● Document section
******

Volume 650, June 2021
|Number of page(s)||7|
|Section||Planets and planetary systems|
|Published online||08 June 2021|
Observation of bottom-up formation for charged grain aggregates related to pre-planetary evolution beyond the bouncing barrier
University of Duisburg-Essen, Faculty of Physics,
Accepted: 26 March 2021
Context. Particles in protoplanetary disks go through a number of phases that are dominated by collisions. In each of these events, grains exchange electrical charge via triboelectric effects. This enhances the stability of particle aggregates.
Aims. Dielectric grains are easily charged by collisions. Here, we investigate whether a charge is capable of inducing an aggregation of particles and we consider how collision properties, such as sticking velocities and collisional cross-sections, are altered.
Methods. We explored aggregation in microgravity experiments based on the observation of the motion of submillimeter (submm) grains following many collisions. In the process, grains attract each other, collide, stick, and ultimately form small aggregates.

******

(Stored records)
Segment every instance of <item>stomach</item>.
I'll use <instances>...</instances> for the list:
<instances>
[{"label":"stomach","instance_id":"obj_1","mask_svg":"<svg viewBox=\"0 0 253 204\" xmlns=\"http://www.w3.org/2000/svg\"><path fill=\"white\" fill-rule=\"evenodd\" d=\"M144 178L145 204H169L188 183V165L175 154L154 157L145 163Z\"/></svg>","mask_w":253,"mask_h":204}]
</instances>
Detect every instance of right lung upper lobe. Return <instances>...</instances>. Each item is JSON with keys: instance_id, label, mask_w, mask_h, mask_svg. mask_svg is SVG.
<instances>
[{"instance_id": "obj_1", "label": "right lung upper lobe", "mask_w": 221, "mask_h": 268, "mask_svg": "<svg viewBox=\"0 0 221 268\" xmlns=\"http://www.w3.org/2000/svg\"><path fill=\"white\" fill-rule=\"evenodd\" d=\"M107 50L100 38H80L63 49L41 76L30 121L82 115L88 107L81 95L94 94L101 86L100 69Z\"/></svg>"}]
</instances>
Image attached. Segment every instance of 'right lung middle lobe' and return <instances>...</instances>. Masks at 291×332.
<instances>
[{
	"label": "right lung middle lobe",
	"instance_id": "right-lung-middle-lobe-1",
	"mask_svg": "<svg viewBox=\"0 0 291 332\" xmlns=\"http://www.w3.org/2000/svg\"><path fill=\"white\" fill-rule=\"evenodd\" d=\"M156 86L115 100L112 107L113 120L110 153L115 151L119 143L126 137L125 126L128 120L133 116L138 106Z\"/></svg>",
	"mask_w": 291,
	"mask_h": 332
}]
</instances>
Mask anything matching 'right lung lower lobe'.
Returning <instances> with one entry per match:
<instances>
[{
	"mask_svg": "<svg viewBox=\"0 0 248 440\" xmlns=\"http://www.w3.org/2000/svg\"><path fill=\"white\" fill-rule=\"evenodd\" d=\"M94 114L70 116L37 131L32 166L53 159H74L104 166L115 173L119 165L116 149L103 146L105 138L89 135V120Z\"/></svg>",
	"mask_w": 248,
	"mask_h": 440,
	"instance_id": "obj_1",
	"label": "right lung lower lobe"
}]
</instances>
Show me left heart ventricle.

******

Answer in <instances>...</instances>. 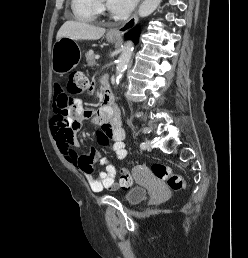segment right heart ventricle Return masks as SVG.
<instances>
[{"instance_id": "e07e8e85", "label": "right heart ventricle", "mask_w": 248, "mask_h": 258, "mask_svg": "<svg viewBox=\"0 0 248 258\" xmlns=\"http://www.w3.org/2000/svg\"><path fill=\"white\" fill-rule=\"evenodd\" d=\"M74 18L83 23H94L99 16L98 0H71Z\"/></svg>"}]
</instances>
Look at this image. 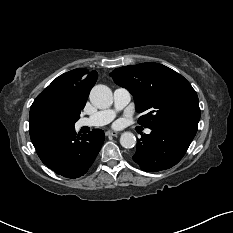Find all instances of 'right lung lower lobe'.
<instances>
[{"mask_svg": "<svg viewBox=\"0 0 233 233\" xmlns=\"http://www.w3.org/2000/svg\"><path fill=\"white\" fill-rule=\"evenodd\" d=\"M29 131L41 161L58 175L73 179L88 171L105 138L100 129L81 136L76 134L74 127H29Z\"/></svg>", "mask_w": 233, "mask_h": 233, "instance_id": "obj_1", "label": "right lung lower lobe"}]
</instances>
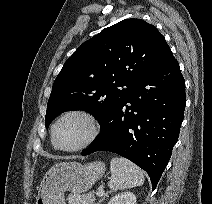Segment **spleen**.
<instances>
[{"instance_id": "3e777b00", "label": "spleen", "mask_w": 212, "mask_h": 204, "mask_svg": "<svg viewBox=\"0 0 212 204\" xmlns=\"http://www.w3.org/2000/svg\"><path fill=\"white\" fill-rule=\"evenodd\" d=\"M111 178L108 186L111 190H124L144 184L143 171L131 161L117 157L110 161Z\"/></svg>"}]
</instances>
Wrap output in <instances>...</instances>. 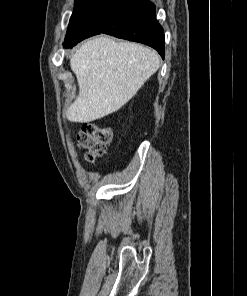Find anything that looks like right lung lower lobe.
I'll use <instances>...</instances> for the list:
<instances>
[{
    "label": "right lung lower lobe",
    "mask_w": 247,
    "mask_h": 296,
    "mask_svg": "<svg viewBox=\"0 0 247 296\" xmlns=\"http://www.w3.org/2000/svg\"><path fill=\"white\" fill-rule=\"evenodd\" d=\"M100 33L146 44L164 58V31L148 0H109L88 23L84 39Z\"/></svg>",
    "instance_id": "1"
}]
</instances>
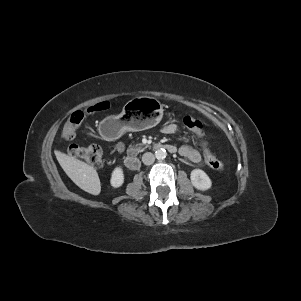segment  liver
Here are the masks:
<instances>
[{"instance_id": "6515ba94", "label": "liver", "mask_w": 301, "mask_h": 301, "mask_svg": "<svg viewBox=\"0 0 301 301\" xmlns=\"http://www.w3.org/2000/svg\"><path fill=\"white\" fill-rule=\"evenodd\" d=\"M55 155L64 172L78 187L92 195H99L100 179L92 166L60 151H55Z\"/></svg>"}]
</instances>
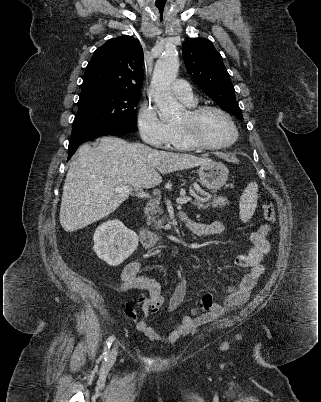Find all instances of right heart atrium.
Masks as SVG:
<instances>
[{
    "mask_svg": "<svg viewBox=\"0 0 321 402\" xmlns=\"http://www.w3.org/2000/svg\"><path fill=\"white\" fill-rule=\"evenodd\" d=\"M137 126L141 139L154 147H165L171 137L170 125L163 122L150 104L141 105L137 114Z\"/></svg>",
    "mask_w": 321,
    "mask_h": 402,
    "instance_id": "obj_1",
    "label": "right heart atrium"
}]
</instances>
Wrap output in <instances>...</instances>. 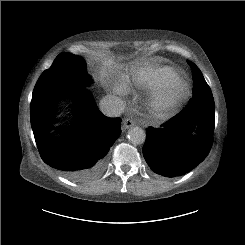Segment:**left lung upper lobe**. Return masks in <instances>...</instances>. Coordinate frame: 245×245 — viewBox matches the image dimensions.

******

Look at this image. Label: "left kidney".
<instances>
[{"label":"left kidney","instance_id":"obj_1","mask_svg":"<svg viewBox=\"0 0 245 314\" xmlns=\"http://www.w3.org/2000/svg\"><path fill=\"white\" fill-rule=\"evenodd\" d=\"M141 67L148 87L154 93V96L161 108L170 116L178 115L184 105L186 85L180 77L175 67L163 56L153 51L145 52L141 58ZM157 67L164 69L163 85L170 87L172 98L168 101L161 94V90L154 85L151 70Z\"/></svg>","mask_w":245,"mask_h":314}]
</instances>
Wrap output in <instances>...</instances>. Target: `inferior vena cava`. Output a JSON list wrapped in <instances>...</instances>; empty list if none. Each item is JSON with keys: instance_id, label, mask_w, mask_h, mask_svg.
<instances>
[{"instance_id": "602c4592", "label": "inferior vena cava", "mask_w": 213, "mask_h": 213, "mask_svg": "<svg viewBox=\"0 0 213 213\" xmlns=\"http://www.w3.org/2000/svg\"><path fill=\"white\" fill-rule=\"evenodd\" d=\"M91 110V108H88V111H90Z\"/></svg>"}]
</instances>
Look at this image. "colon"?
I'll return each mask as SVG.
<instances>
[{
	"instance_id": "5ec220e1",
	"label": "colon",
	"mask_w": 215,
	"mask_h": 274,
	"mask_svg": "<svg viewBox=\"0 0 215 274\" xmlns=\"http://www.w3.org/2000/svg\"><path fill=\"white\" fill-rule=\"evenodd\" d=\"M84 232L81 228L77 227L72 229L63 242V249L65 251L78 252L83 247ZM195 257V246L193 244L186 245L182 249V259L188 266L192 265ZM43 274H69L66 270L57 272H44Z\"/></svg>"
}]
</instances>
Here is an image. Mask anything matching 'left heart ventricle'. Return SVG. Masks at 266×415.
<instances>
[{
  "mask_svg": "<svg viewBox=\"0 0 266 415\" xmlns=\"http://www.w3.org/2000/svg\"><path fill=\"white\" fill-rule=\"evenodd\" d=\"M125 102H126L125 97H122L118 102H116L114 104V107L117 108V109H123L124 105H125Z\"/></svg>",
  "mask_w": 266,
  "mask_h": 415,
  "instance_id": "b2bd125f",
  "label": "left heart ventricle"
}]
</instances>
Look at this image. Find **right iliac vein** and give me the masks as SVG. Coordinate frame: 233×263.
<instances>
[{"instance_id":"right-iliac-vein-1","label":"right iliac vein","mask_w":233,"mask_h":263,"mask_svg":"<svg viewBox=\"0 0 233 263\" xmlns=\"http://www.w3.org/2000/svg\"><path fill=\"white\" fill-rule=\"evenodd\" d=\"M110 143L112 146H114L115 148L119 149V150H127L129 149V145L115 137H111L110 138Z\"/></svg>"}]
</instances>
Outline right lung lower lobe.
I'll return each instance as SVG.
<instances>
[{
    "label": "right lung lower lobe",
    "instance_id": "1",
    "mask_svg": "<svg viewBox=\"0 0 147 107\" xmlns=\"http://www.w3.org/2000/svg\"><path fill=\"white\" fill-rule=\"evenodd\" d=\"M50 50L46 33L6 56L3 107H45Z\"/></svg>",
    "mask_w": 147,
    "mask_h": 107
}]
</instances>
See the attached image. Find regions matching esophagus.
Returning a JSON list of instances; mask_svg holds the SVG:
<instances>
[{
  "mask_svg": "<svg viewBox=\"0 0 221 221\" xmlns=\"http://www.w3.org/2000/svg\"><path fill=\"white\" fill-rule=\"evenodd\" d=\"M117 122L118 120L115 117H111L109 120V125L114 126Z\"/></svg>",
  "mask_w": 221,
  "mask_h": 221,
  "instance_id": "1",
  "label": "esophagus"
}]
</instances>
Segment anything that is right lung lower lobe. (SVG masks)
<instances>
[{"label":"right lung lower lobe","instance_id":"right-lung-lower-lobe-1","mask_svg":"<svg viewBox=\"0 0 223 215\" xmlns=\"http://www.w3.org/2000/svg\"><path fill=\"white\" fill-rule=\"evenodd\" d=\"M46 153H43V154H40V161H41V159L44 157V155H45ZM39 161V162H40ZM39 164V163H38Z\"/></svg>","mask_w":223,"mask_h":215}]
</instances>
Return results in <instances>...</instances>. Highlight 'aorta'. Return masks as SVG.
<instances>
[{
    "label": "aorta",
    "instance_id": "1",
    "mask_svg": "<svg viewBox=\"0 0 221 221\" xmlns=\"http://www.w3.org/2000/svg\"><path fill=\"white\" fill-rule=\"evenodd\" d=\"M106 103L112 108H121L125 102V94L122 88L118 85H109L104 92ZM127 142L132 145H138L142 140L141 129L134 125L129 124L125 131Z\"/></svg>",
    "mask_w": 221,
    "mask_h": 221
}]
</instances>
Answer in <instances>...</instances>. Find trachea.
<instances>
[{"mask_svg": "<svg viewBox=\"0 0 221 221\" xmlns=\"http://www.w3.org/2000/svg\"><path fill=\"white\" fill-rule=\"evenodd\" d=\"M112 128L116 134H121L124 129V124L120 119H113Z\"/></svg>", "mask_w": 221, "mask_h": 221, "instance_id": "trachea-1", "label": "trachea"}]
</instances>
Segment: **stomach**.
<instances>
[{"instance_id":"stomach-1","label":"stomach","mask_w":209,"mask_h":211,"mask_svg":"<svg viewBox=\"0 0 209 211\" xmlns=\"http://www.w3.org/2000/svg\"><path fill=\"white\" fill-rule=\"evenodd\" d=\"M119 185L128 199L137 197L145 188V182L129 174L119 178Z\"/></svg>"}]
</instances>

******

● Required actions
1. In the abstract on charged grain aggregates, what size of grains did the microgravity experiments follow?
2. Write the next part of the abstract on charged grain aggregates, picking up after its final sentence.

● Answers for the tasks
1. Submillimeter (submm) grains.

2.
Results. We observed a bottom-up formation of irregular aggregates from submm grains. While some of the observed trajectories during the approach of grains reflect the presence of a pure Coulomb potential, the motion is not always in agreement with pure Kepler motion. Higher-order potentials of multipole charge distributions stand as a plausible explanation for this behavior. An immediate consequence of charging is that the particles continue to stick to each other at velocities of ~10 cm s−1, while surface forces of neutral grains are only expected to allow sticking below ~1 mm s−1. No bouncing collision was observed among hundreds of collisions in the given parameter range. Applied to early phases of planet formation, the forming aggregates are therefore the first steps in a new growth phase beyond the traditional bouncing barrier in planet formation.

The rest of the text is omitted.